News Bericht Rvl Basu

Prof. Dr. Helene Basu

Nach Ansicht der Münsteraner Ethnologin Prof. Dr. Helene Basu ist „der immer lauter werdende Streit“ unter Muslimen um den „wahren Islam“ sinnlos. Radikale Gelehrte behaupteten häufig, die Verehrung von Heiligen an deren Schreinen stehe dem Islam des Korans und der Moschee entgegen. Weit verbreitete und einflussreiche Strömungen wie der Sufismus gerieten dadurch in den Verdacht, nicht „wirklich islamisch“ zu sein. Der „gelebte Islam“ in Indien und Pakistan verbinde aber immer schon beide Elemente und sei äußerst vielfältig, sagte sie am Dienstagabend in der Ringvorlesung des Exzellenzclusters „Religion und Politik“ der Westfälischen Wilhelms-Universität Münster (WWU).  „Die Sufi-Orden werden dennoch in einigen Ländern mit Gewalt bekämpft“, berichtete die Ethnologin.

Helene Basu forscht seit mehr als 20 Jahren in Südasien. Im Münsteraner Exzellenzcluster leitet sie ein Projekt über religiöse und psychiatrische Hilfen für seelisch Kranke in Indien, die etwa an Heiligenschreinen angeboten werden. Besonders interessiert sie sich für die „institutionalisierte Heiligenverehrung“, die im Sufismus eine große Rolle spielt. Bei den Feiern an den Schreinen bildet der Ethnologin zufolge immer das Gebet den festen Rahmen, oft seien auch Korangelehrte aus benachbarten Moscheen anwesend. Andere Vertreter des Islams lehnten diese Volksfrömmigkeit jedoch ab. Sie glaubten im Unterschied zu den Sufisten nicht, dass verstorbene Heilige aus dem Jenseits in die Geschichte eingreifen könnten. Diese Macht besitze nur Allah selbst.
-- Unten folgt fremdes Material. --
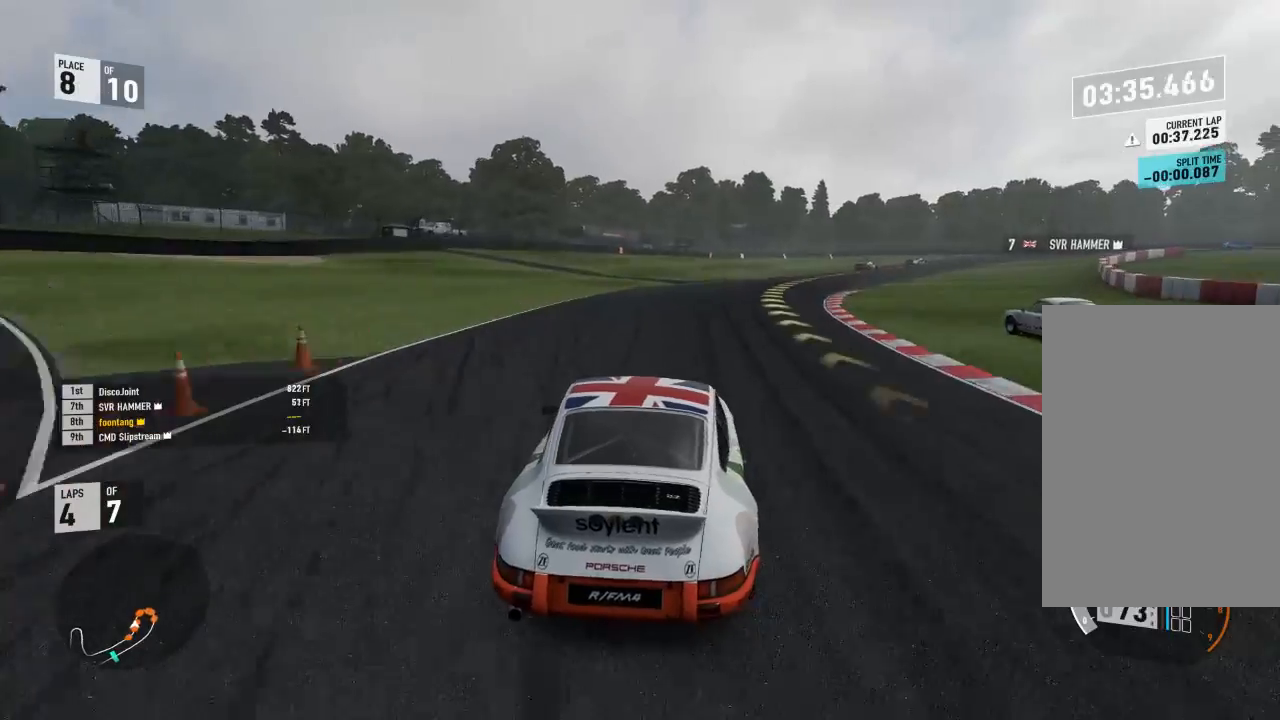
{"buttons": ["R2"], "left_stick": "down-right", "right_stick": "center", "events": []}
Muslimische Heilige als Bindeglieder zur hindiuistischen Welt

Die Strömung des Sufismus gewinnt nach Angaben von Basu in Indien und Pakistan nach wie vor neue Anhänger. Zu den Feiern der Orden gehörten auch prächtige Prozessionen, ausgelassene Tänze, Theatervorführungen sowie Spiele mit Schwertern, Nadeln und brennendem Öl. „Die Teilnehmer bleiben unverletzt. Das beweist den Anwesenden, dass die spirituellen Führer die Körper vor Verletzungen bewahren können“, erklärte Basu. Feuer nehme in den Ritualen und Spielen seit einigen Jahren mehr Raum ein. „Möglicherweise wird so verarbeitet, dass radikale Hindus bei Übergriffen gegen Muslime Menschen verbrannt haben“, sagte die Ethnologin.
In Indien kam es in den vergangenen Jahren wiederholt zu solchen gewaltsamen Verfolgungen von Muslimen. Umso wichtiger sind den Forschungen Basus zufolge die sufistischen Heiligen und Fürsten. „Sie sind Bindeglieder zwischen der muslimischen und der hinduistischen Welt und stabilisieren so die soziale Ordnung“, erklärte die Ethnologin.
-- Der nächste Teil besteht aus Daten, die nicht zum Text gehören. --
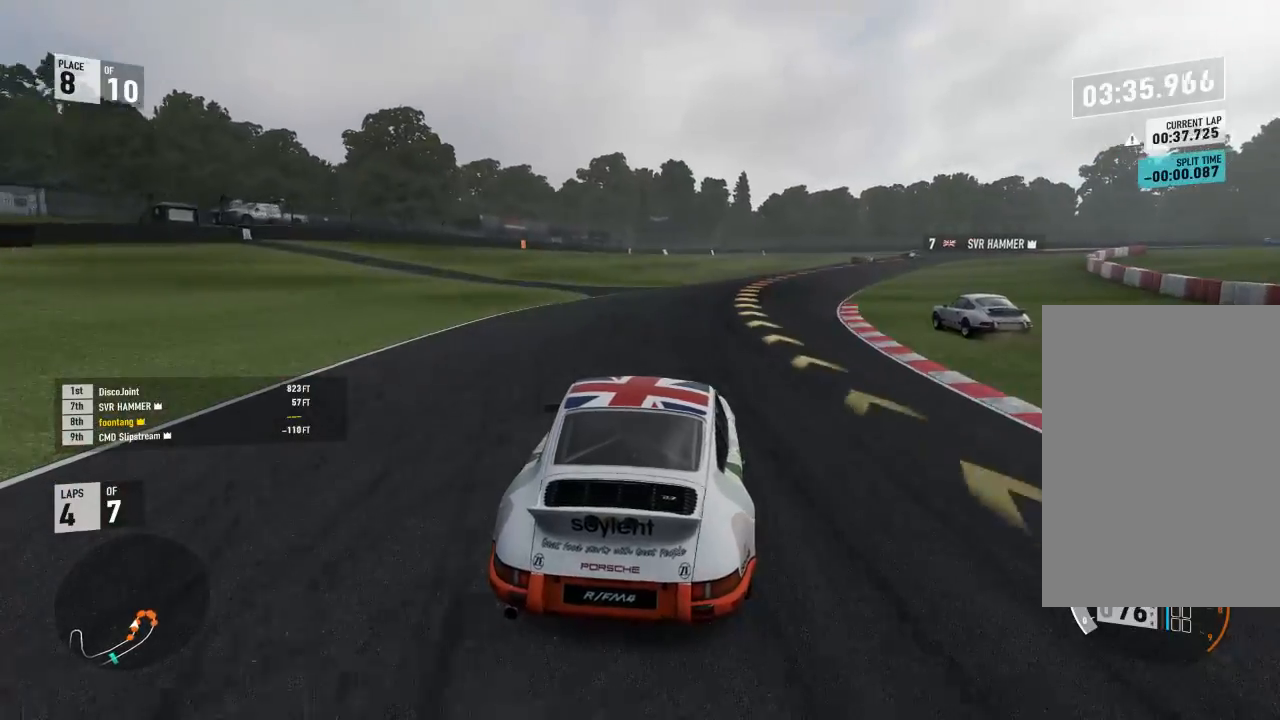
{"buttons": ["R2"], "left_stick": "down-right", "right_stick": "center", "events": []}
Am kommenden Dienstag, 2. Februar, endet die Ringvorlesung dieses Semesters mit einem Vortrag des New Yorker Theaterregisseurs Richard Schechner, der zugleich Professor für „Performance Studies“ ist. Unter der Überschrift „The Ramlila of Ramnagar, North India: A Ritual Political Entertaining Performance of Great Magnitude“ spricht er über die Aufführung eines indischen Nationalepos. Die Ringvorlesung beginnt wie immer um 18 Uhr im Hörsaal F2 des Fürstenberghauses (Domplatz 20-22). (arn)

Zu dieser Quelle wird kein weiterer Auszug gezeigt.